[Transcribed page contents]
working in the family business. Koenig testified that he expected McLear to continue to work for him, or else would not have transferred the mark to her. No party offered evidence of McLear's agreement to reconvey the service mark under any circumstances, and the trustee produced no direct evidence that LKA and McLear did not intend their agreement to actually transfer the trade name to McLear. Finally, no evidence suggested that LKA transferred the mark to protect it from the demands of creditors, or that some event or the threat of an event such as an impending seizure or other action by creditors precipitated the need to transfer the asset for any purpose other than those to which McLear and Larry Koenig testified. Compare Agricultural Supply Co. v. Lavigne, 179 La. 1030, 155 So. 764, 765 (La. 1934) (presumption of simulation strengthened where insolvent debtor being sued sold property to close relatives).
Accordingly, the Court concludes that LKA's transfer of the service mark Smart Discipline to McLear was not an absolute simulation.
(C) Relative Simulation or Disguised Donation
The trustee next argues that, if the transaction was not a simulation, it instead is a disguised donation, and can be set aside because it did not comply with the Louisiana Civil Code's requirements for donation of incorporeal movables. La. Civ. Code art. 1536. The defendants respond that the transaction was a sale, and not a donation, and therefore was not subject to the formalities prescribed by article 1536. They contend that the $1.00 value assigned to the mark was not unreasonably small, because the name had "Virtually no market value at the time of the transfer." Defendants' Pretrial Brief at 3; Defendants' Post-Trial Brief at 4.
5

WHAT IS BEING ASKED
Starting at the line with "The trustee next", copy every line down to the last one above, exactly as written and with nothing else.

SOLUTION FOR THIS TASK
The trustee next argues that, if the transaction was not a simulation, it instead is a disguised donation, and can be set aside because it did not comply with the Louisiana Civil Code's requirements for donation of incorporeal movables. La. Civ. Code art. 1536. The defendants respond that the transaction was a sale, and not a donation, and therefore was not subject to the formalities prescribed by article 1536. They contend that the $1.00 value assigned to the mark was not unreasonably small, because the name had "Virtually no market value at the time of the transfer." Defendants' Pretrial Brief at 3; Defendants' Post-Trial Brief at 4.
5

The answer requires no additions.